Currently Director considers this type of failures as being unrecoverable. We are planning to make it possible to retry in a future release but that wouldn't solve this failure. 

 

For your usecase what you probably need to do is to increase the SSH read timeout by changing the following configuration: lp.ssh.readTimeoutInSeconds either as a command line argument or by editing the configuration files under /etc/cloudera-director-server or /etc/cloudera-director (used when running in standalone mode).

 

The read timeout should be larger than the amount of time it takes to perform that resize operation. 

View solution in original post

12 REPLIES 12

avatar
Master Collaborator

I understand. My suggestion would be to evaluate some of the first / second generation AWS instance types with magnetic drives for ephemeral storage. For example m1.xlarge has 1.6TB of storage.
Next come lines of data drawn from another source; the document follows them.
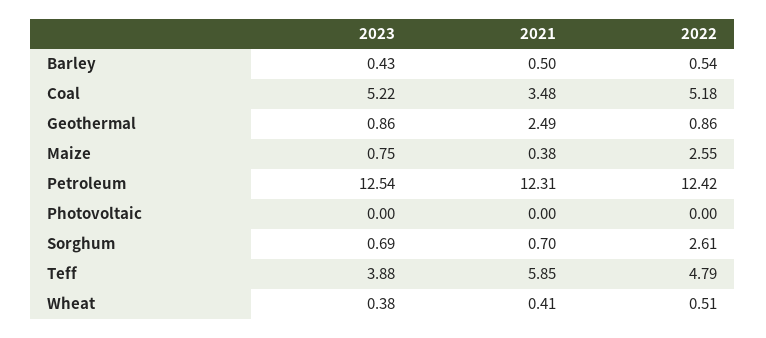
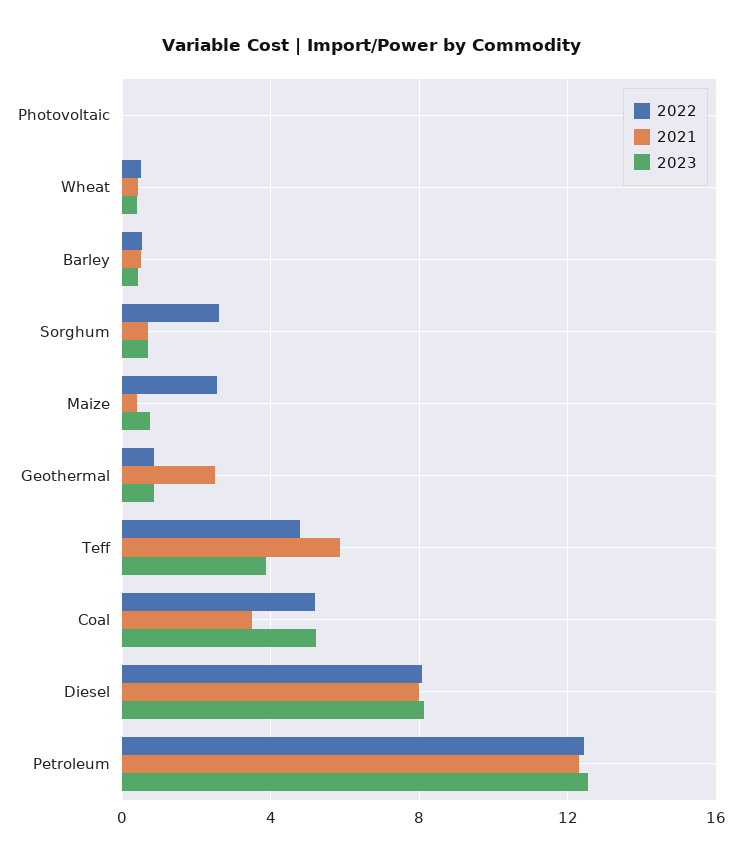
  {
    "2023": {
      "Barley": 0.43,
      "Coal": 5.22,
      "Geothermal": 0.86,
      "Maize": 0.75,
      "Petroleum": 12.54,
      "Photovoltaic": 0,
      "Sorghum": 0.69,
      "Teff": 3.88,
-     "Wheat": 0.38
+     "Wheat": 0.38,
+     "Diesel": 8
    },
    "2021": {
      "Barley": 0.5,
      "Coal": 3.48,
      "Geothermal": 2.49,
      "Maize": 0.38,
      "Petroleum": 12.31,
      "Photovoltaic": 0,
      "Sorghum": 0.7,
      "Teff": 5.85,
-     "Wheat": 0.41
+     "Wheat": 0.41,
+     "Diesel": 8
    },
    "2022": {
      "Barley": 0.54,
      "Coal": 5.18,
      "Geothermal": 0.86,
      "Maize": 2.55,
      "Petroleum": 12.42,
      "Photovoltaic": 0,
      "Sorghum": 2.61,
      "Teff": 4.79,
-     "Wheat": 0.51
+     "Wheat": 0.51,
+     "Diesel": 8
    }
  }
My guess is that you will get better performance but I don't know if that's acceptable from a cost perspective. With regards to backups - S3 is the way to go unless you have a very strict SLA that requires another online cluster. 

avatar
Master Collaborator

If you decide to use ephemeral storage (it's free - included in the instance price) then a 50-100GB root disk drive will probably work just fine.

avatar
Expert Contributor

Instances with magnetic ephermeral is probably not a bad solution to this, but I would probably want more cores than they provid. I will investigate further after my team has inspected some of the nodes to ensure all the libraries and components we require are installed properly.